Неумение окончательно «объяснить» Набокова вызвало раздражение и ряд обвинений. Бездушный сноб, жестокий эстет, холодный ум, не верующий ни во что циник… Это была другая крайность, которую тоже следовало пережить, прежде чем поместить Набокова на «золотую полку», сделать «вечным спутником», который всегда рядом и к которому, избыв в себе слепую влюблённость, испытываешь ровную любовь, которого давно не читаешь, а время от времени перечитываешь, испытывая настоящее удовольствие – от невероятного письма, от игры, от разгадывания художественных шарад, от метафизического отчаяния, от невозможности преодолеть многоточие текста… И многоточие живой жизни, бьющейся в этом тексте. «Там, где поставил точку я: продлённый призрак бытия синеет за чертой страницы, как завтрашние облака, – и не кончается строка».

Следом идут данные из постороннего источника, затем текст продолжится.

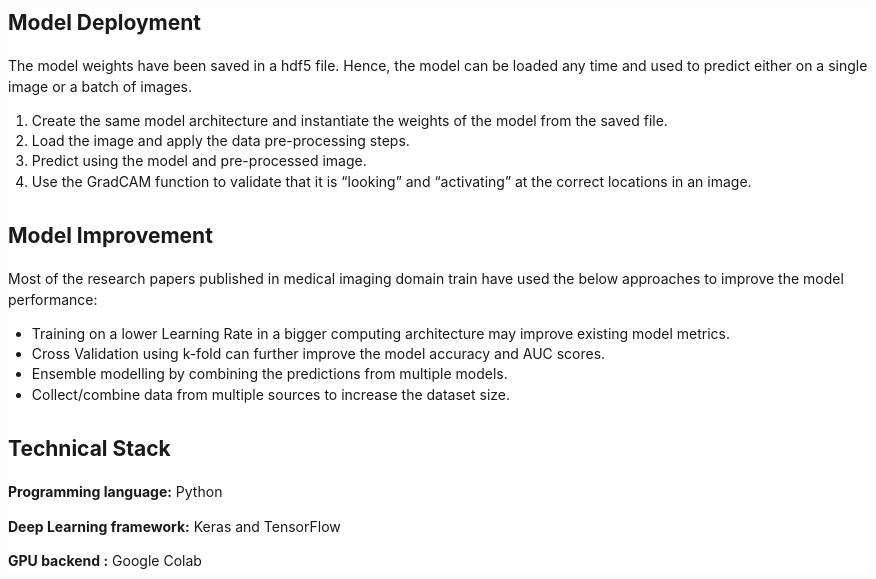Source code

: ## **Model Deployment**
The model weights have been saved in a hdf5 file. Hence, the model can be loaded any time and used to predict either on a single image or a batch of images.
1. Create the same model architecture and instantiate the weights of the model from the saved file.
2. Load the image and apply the data pre-processing steps.
3. Predict using the model and pre-processed image.
4. Use the GradCAM function to validate that it is “looking” and “activating” at the correct locations in an image.


## **Model Improvement**
Most of the research papers published in medical imaging domain train have used the below approaches to improve the model performance:
* Training on a lower Learning Rate in a bigger computing architecture may improve existing model metrics.
* Cross Validation using k-fold can further improve the model accuracy and AUC scores.
* Ensemble modelling by combining the predictions from multiple models.
* Collect/combine data from multiple sources to increase the dataset size.

## **Technical Stack**

**Programming language:** Python

**Deep Learning framework:** Keras and TensorFlow

**GPU backend :** Google Colab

Да, Набоков любил игру. Построение художественного произведения он сравнивал с шахматной задачей. Мы можем добавить, что у Набокова сочинение всегда есть ребус, прекрасная головоломка. «Искусство – божественная игра. Эти два элемента – божественность и игра – равноценны. Оно божественно, ибо именно оно приближает человека к Богу, делая из него истинного полноправного творца», – читаем мы в его «Лекциях по русской литературе». И не только в литературе он играл – Набоков был неплохим футболистом и теннисистом, при желании мог бы стать знаменитым шахматистом, с увлечением составлял кроссворды, которые называл «крестословицами». И его энтомологические изыскания – тоже игра. И даже его поражающее своими лихими оценками «литературоведение». Игра, продлившаяся до смерти.
Но за игрой было и серьёзнейшее отношение к жизни – серьёзнейшее даже в том, что Набоков не захотел никого ничему учить, ненавидя всякую ангажированность и назидательность. Он предложил нам самим выбрать себе место между «ужасом» и «благостью» бытия. Так, «Ужас» и «Благость» называются два его ранних рассказа, написанные с разницей в два года. И если в первом из них главный герой испытывает бесконечный и неизбывный ужас, ощутив себя «голым зрением, бесцельным взглядом, движущимися в бессмысленном мире», то во втором, цитируем: «…тогда я почувствовал нежность мира, глубокую благость всего, что окружало меня, сладостную связь между мной и всем сущим… Я понял, что мир вовсе не борьба, не череда хищных случайностей, а мерцающая радость, благостное волнение, подарок, не оценённый нами».
Сознательно не желая выступать «учителем жизни», Набоков всё-таки научил нас многому. Ощущению живого слова. Ненависти к слову стёртому, «обессмысленному», к идеологическому треску. Внимательности к миру. Различению красоты и некрасоты. Небоязни собственной мысли, личному отношению к литературе и миру. Немало – даже и «в высшем смысле».